• _WHAT THE TASK ASKS_
Each line in the entries below that contains the word "center" counts once. Report how many there are and nothing more.

• _Records contained in a dataset_

╭──

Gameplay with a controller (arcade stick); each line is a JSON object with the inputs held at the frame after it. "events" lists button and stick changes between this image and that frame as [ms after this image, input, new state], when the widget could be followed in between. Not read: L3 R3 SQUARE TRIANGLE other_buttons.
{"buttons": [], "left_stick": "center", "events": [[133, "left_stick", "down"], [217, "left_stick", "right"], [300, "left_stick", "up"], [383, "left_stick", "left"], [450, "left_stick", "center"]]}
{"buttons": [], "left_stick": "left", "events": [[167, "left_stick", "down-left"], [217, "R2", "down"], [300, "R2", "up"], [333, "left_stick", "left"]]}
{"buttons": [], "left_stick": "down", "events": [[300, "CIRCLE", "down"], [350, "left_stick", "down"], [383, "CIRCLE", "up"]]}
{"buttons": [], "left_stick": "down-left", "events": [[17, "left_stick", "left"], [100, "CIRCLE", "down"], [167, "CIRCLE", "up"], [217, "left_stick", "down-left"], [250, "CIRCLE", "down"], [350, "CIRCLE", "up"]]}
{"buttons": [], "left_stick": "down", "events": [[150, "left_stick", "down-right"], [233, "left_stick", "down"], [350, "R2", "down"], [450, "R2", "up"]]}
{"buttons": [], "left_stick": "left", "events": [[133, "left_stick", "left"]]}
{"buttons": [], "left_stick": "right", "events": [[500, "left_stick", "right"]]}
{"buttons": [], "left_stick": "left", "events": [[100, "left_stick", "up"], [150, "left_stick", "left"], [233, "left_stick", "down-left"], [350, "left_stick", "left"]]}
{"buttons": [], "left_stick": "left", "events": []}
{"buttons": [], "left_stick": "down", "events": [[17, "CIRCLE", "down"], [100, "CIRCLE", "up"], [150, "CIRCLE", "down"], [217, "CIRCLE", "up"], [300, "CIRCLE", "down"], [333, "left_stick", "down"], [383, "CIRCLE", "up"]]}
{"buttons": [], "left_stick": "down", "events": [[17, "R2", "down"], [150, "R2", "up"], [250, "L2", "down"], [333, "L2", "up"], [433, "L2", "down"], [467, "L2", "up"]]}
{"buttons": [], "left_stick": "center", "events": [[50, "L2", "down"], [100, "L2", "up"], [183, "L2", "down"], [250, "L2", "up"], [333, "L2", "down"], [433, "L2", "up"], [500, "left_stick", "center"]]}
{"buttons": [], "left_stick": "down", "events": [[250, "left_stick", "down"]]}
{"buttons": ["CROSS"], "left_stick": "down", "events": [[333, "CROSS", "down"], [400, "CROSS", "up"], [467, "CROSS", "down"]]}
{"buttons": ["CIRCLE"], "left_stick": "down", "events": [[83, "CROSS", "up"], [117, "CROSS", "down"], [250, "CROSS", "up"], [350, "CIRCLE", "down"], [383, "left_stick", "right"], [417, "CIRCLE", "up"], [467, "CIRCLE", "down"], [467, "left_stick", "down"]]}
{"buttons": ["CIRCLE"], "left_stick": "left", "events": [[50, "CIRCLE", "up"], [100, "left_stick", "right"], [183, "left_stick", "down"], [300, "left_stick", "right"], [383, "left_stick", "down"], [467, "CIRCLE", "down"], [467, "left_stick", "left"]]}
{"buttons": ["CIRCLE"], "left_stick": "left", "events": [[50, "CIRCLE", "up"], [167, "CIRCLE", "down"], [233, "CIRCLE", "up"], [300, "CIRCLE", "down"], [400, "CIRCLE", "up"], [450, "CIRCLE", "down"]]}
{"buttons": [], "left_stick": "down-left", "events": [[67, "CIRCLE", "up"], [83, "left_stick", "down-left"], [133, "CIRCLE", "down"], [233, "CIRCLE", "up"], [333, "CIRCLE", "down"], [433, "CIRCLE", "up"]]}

╰──

• _RESPONSE FOR THIS EXERCISE_
2